* THINGS TO DO
(a) Decide whether each statement below agrees with the reading-product interview. For each, answer yes or no and quote the deciding words. (i) The interviewer says the product is greenfield. (ii) The candidate chooses to design mainly for hardcore readers. (iii) The candidate treats the problem as an access problem more than a motivation-and-habit problem.
(b) Copy word for word the passage of the reading-product interview that begins at the words "Clarify the user" and ends after the words "define read more.".

##### TEXT UNDER STUDY

Design a product to help people read more.
Clarify the user and the goal
"Read more" could be a dozen products, so I want to pin who this is for and what success looks like before I design.
Candidate
Are we designing for a specific platform or company, or is this greenfield? And is there a business goal behind it, or is it a pure user-good product?
Interviewer
Greenfield. Treat it as a consumer product that should sustain itself eventually, but start from the user.
Candidate
Then I'll optimise for a genuine reading habit, not vanity engagement, and keep one eye on a model that could work later. I also need to define read more.
Candidate
When we say read more, do we mean more books, more long-form generally, or just more time reading anything? And read more than they do now, or get non-readers to start?
Interviewer
Take it as people who want to read more books but aren't managing to. Help them actually do it.
Candidate
Good, that's the sharpest version: people with the intent to read books who keep failing to. That's a motivation-and-habit problem more than an access problem, which shapes everything.
Pick the user and the job to be done
So my user is the aspiring-but-stalled reader: they buy books, save articles, mean to read, and don't. I'd narrow to them rather than serve hardcore readers (already well served) or non-readers (who don't want this).
The job to be done: help me turn my intention to read into a sustained habit, in the gaps I actually have.
Structure the habit as a funnel (MECE)
Before I design anything, I'll decompose where the intention actually dies, so I'm not guessing at features. Reading is a habit funnel, and the intention has to survive every transition: choose a book → start a session → sustain attention through it → come back tomorrow. A stalled reader falls out at exactly one of those transitions, which makes the funnel a mutually-exclusive, collectively-exhaustive map of the problem.

##########
##### DATA UNDER STUDY

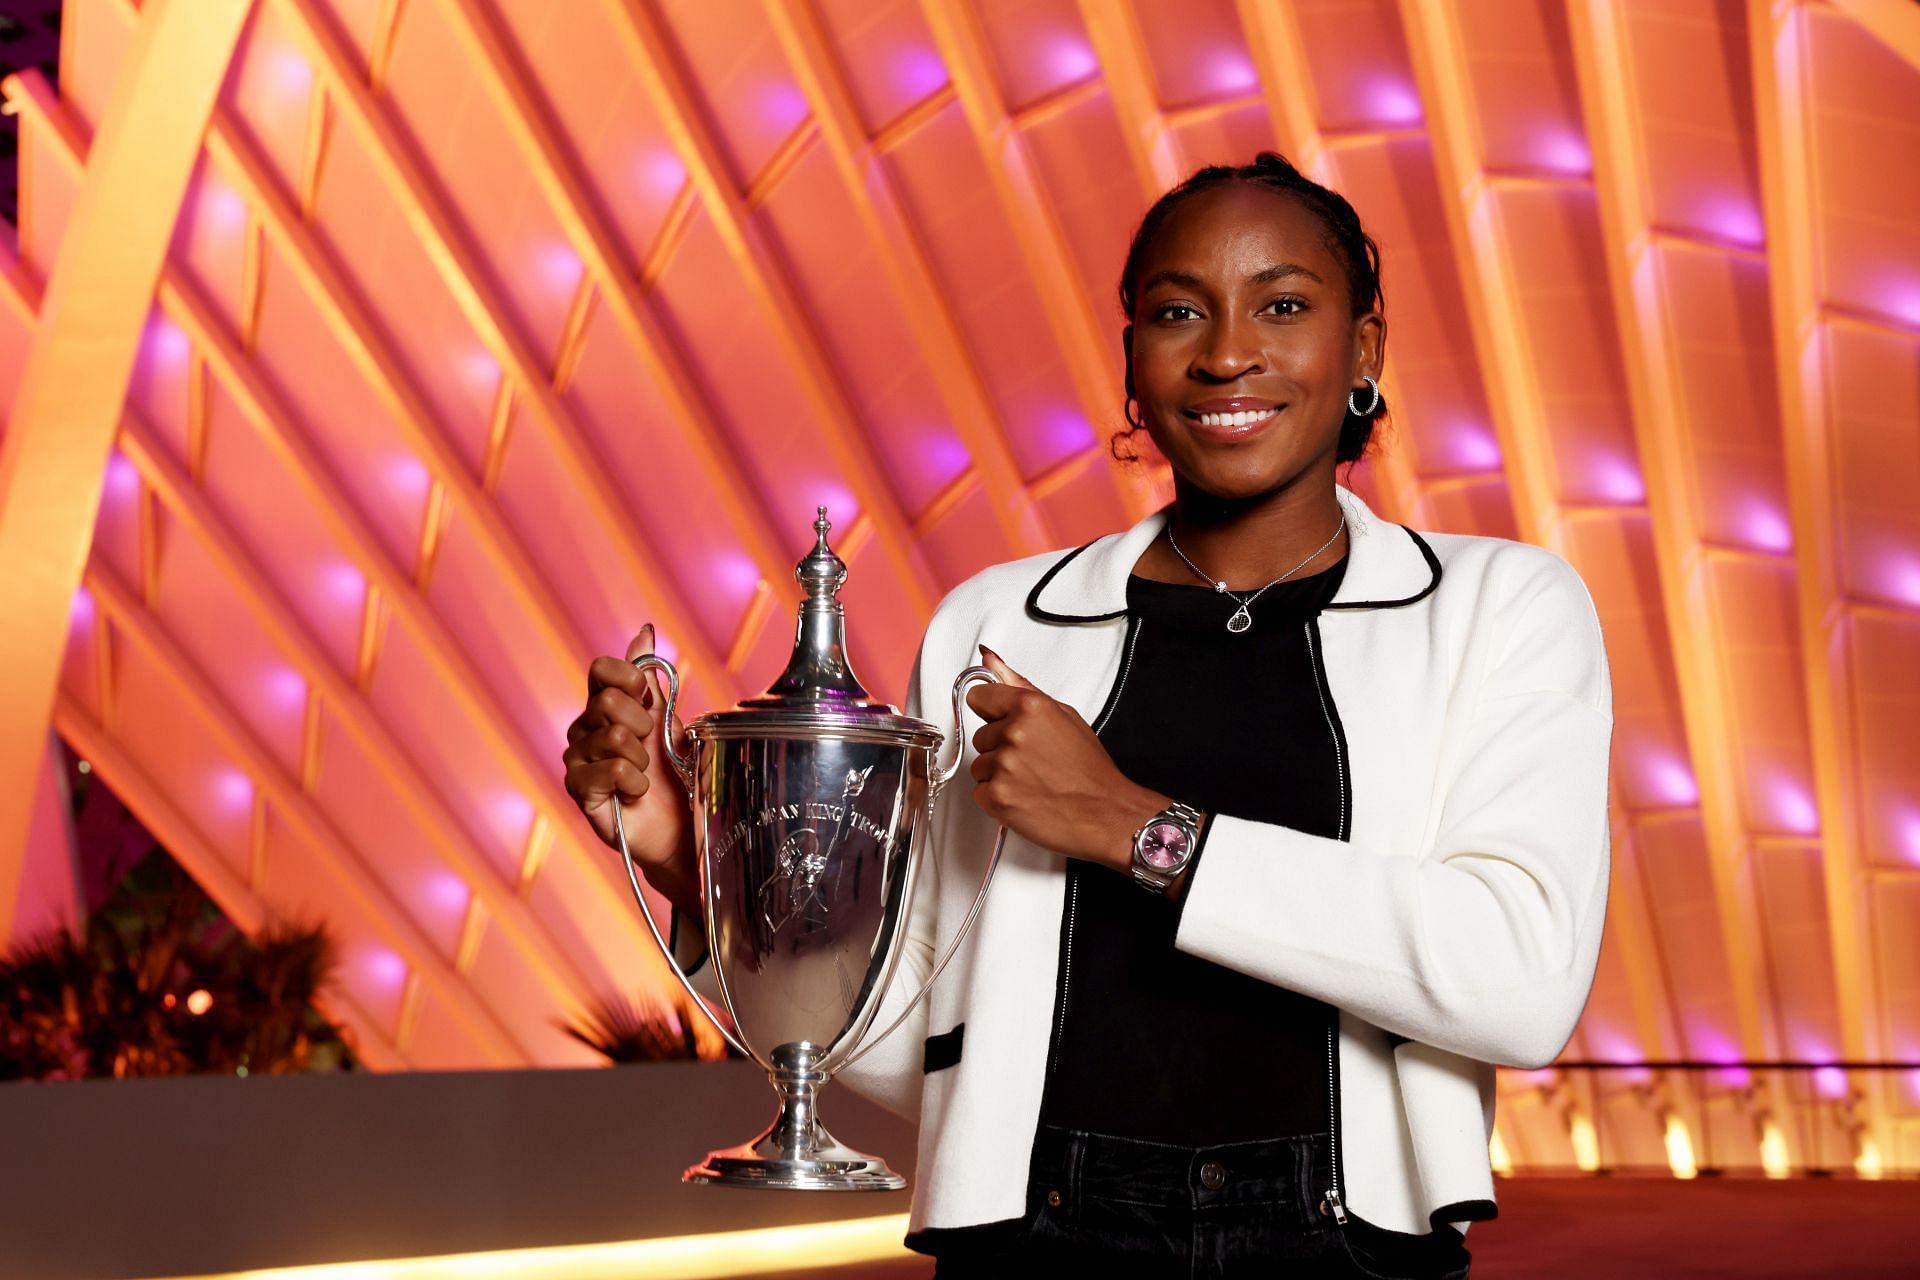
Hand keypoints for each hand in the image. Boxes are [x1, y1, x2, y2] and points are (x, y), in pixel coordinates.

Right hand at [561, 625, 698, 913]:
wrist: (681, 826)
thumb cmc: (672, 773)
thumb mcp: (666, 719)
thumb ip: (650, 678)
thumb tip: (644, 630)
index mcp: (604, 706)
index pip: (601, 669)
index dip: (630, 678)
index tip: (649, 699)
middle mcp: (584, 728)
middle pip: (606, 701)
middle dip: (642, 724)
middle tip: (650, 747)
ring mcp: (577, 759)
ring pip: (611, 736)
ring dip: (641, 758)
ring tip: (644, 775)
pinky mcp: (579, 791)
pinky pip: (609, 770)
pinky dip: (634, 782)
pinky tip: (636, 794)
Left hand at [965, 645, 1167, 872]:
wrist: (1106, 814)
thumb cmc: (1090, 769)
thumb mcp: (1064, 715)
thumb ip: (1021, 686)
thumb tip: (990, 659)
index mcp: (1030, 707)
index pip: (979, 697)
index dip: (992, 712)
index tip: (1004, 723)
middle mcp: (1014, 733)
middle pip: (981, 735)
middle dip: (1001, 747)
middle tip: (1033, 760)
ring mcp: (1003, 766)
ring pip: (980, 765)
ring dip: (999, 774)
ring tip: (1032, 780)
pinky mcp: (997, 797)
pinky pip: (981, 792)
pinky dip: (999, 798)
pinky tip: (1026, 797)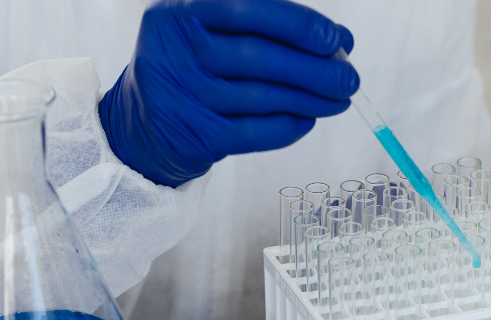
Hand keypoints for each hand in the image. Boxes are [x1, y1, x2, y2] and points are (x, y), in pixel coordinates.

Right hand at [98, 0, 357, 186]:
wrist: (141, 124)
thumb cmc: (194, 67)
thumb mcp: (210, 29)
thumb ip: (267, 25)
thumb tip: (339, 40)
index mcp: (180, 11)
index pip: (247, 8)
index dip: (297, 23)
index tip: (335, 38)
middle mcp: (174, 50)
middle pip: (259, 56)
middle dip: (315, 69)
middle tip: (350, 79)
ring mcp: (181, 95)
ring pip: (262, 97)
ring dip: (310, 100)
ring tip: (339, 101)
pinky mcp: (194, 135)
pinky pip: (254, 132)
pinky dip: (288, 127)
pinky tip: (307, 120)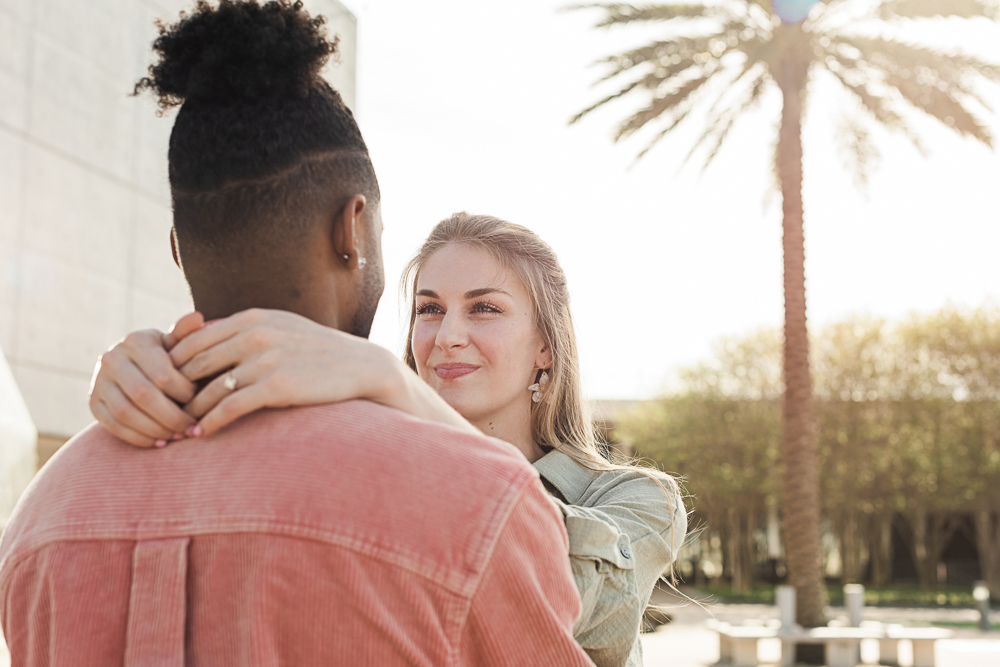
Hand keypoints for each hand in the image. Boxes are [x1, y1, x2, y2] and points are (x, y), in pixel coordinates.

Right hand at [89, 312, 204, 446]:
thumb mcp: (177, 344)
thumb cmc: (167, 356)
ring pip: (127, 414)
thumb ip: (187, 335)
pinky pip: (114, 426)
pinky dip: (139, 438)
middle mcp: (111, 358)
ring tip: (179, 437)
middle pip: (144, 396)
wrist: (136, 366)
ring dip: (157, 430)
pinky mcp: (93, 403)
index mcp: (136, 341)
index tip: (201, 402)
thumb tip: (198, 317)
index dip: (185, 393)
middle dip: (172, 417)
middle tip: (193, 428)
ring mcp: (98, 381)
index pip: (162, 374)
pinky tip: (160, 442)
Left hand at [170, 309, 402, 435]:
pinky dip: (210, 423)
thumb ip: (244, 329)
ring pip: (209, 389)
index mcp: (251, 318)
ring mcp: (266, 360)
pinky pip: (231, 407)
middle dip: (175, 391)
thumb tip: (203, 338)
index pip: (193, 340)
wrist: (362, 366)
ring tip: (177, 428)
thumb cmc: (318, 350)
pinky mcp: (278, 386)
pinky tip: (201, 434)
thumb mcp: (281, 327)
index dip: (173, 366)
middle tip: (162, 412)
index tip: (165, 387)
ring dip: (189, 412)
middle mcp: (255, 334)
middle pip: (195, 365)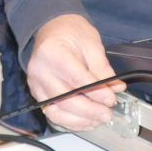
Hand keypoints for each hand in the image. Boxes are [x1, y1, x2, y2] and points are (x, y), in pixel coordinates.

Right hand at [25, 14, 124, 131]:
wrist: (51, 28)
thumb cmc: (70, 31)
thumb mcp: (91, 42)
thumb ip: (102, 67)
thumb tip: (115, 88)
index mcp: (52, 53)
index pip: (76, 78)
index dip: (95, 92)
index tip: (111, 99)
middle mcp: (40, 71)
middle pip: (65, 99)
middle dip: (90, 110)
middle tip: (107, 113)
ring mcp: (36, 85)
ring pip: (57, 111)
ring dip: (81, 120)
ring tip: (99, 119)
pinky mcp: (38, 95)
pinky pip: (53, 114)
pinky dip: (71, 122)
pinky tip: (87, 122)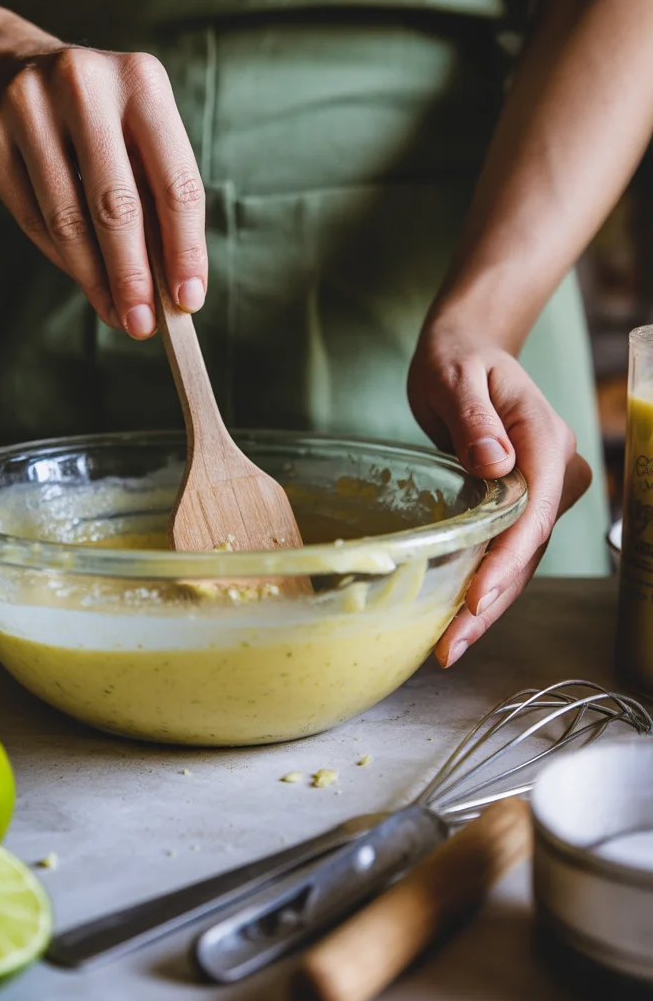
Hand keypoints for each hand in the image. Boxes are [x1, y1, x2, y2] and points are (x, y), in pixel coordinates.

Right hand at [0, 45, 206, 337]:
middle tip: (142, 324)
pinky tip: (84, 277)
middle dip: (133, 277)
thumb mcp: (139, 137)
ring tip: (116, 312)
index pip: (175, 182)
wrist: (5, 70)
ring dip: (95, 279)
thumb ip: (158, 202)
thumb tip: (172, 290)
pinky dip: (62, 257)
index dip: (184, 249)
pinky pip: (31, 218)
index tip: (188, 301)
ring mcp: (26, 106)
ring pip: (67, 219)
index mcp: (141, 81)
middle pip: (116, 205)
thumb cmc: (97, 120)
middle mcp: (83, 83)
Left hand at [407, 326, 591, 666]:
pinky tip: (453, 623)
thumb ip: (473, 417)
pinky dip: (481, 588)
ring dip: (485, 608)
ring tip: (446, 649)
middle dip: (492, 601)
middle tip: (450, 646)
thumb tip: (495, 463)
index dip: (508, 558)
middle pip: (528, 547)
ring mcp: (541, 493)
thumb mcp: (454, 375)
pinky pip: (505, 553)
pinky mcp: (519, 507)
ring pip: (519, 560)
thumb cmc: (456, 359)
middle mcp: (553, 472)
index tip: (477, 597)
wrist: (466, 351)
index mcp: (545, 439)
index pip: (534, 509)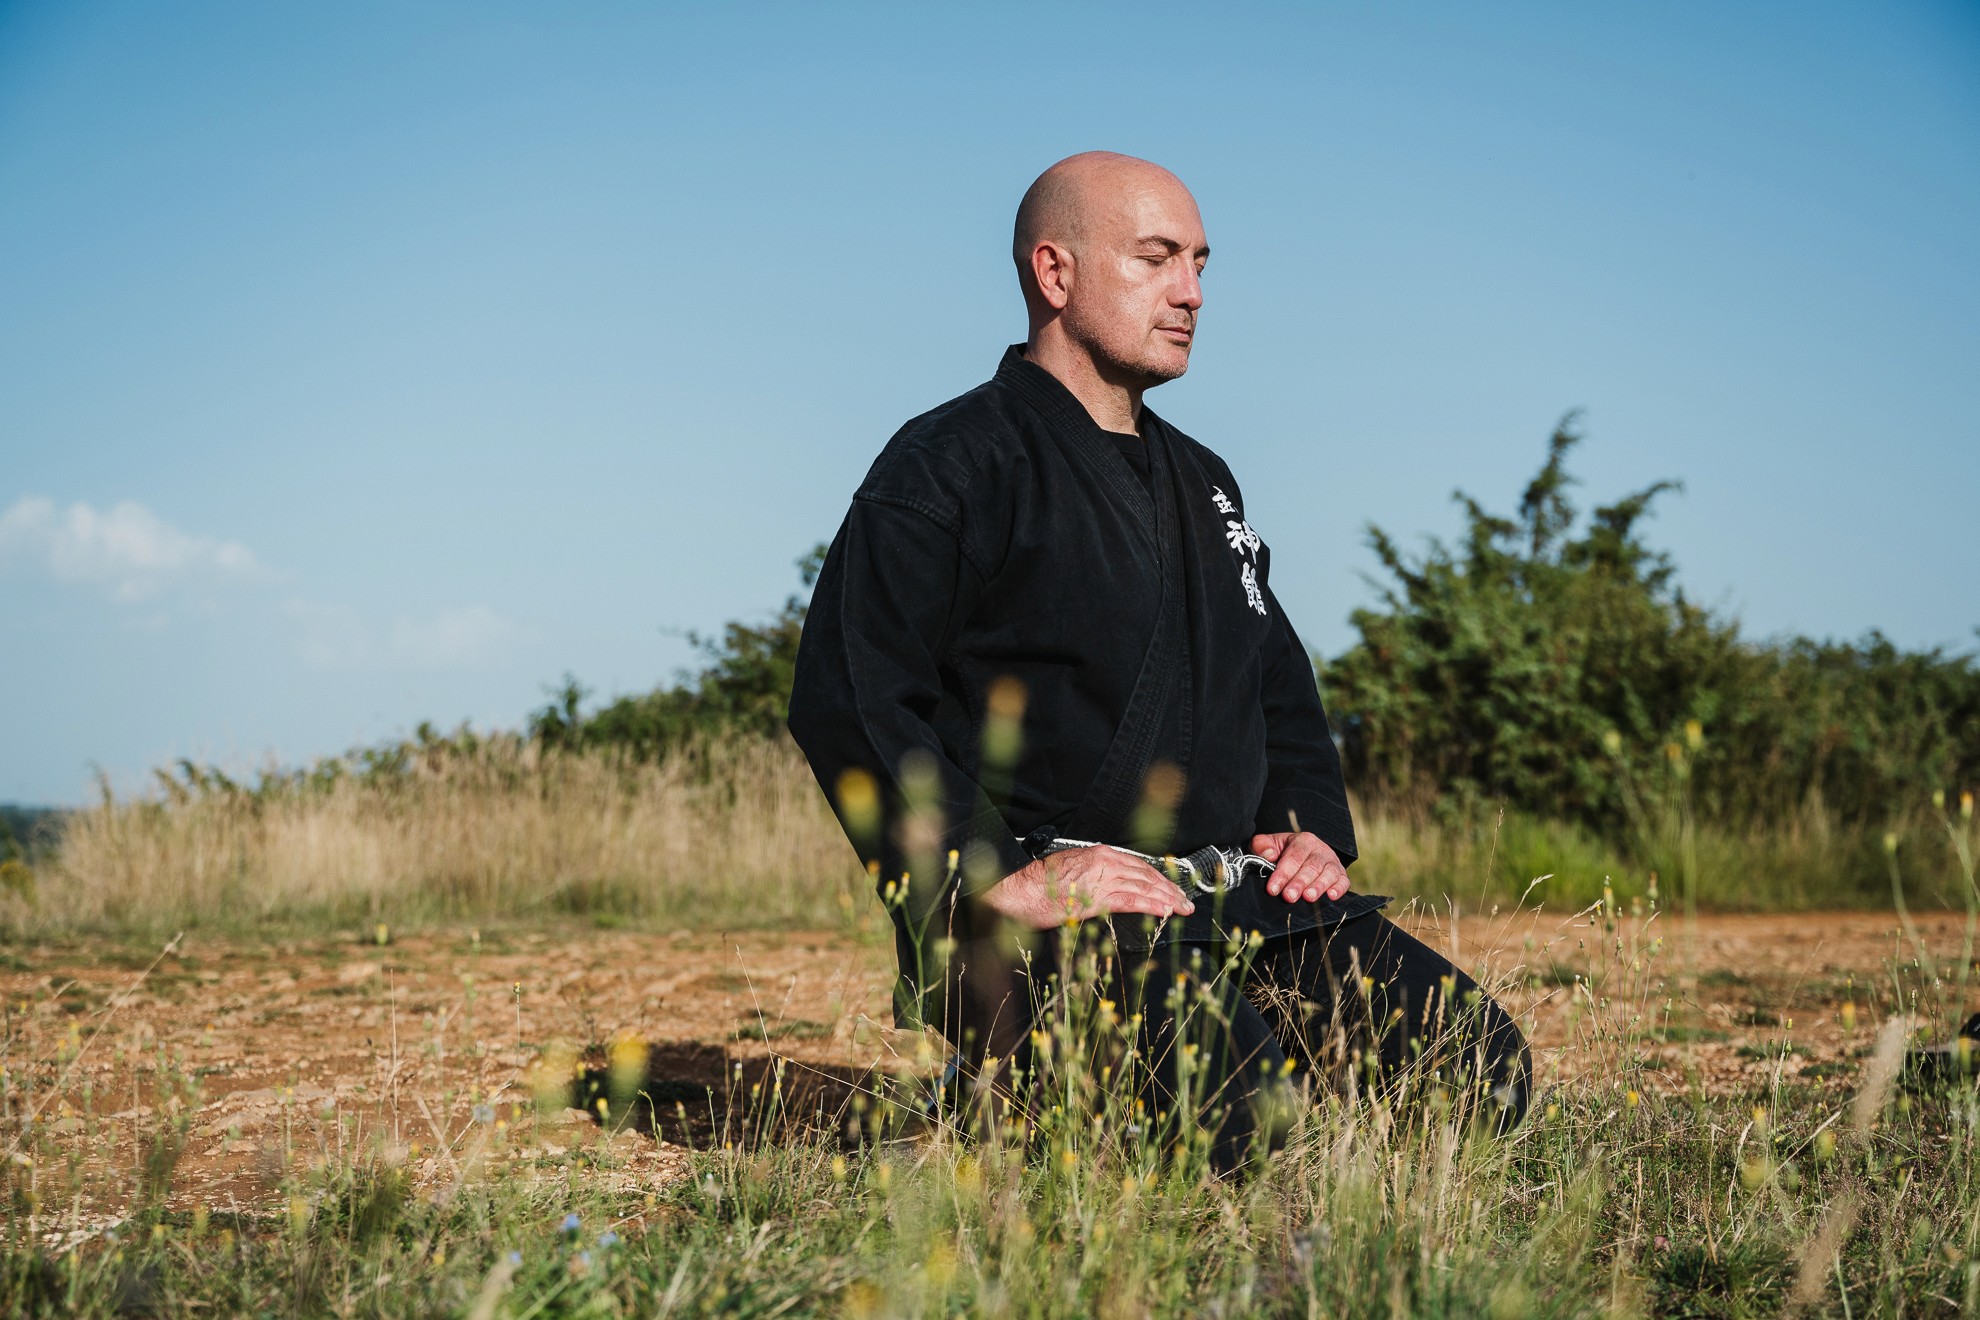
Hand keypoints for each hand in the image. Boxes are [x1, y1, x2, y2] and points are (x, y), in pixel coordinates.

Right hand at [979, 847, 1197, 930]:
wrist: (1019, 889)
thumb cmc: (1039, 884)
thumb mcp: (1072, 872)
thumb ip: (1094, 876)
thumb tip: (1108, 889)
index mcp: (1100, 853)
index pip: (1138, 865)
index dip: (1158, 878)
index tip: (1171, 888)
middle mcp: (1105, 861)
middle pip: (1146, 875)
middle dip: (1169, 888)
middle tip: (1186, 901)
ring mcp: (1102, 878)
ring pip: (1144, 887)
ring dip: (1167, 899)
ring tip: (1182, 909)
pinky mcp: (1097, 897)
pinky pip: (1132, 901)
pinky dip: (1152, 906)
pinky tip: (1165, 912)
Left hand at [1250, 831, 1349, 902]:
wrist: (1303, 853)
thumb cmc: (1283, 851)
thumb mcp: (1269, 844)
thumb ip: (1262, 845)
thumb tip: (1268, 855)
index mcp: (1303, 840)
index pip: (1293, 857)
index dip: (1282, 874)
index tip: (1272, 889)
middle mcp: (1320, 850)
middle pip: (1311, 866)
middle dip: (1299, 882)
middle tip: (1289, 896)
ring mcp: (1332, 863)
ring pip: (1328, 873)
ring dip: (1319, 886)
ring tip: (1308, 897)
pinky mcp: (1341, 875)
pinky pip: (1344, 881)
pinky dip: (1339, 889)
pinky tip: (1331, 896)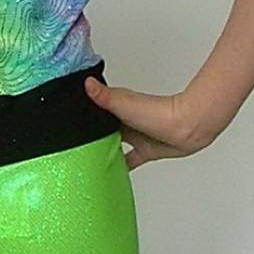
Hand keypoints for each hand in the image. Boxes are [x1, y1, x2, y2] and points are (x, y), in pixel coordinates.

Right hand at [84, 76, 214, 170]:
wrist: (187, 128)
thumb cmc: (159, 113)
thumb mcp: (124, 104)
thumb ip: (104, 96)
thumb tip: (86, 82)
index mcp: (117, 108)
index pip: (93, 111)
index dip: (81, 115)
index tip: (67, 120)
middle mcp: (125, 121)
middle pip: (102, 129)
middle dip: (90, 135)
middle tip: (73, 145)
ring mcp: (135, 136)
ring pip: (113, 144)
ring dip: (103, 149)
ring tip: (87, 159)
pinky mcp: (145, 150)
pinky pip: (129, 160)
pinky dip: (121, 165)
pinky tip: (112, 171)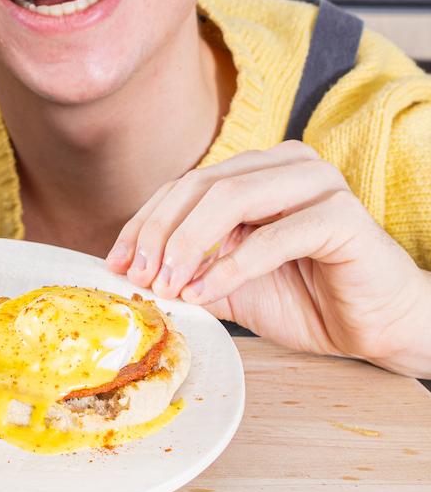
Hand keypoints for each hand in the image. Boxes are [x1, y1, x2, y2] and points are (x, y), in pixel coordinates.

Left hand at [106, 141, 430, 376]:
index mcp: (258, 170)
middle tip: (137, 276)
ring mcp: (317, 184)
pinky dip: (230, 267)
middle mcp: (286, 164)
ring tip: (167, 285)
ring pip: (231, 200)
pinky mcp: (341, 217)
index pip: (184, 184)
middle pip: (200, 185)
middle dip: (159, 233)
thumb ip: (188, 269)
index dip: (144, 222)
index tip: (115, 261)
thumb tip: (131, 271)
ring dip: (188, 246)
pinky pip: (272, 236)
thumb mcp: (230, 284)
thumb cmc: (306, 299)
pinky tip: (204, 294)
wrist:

##########

* SOLVED PROBLEMS
(a)
(i) Yes: "Greenfield."
(ii) No: "I'd narrow to them rather than serve hardcore readers (already well served) or non-readers (who don't want this)."
(iii) No: "That's a motivation-and-habit problem more than an access problem, which shapes everything."

(b)
Clarify the user and the goal
"Read more" could be a dozen products, so I want to pin who this is for and what success looks like before I design.
Candidate
Are we designing for a specific platform or company, or is this greenfield? And is there a business goal behind it, or is it a pure user-good product?
Interviewer
Greenfield. Treat it as a consumer product that should sustain itself eventually, but start from the user.
Candidate
Then I'll optimise for a genuine reading habit, not vanity engagement, and keep one eye on a model that could work later. I also need to define read more.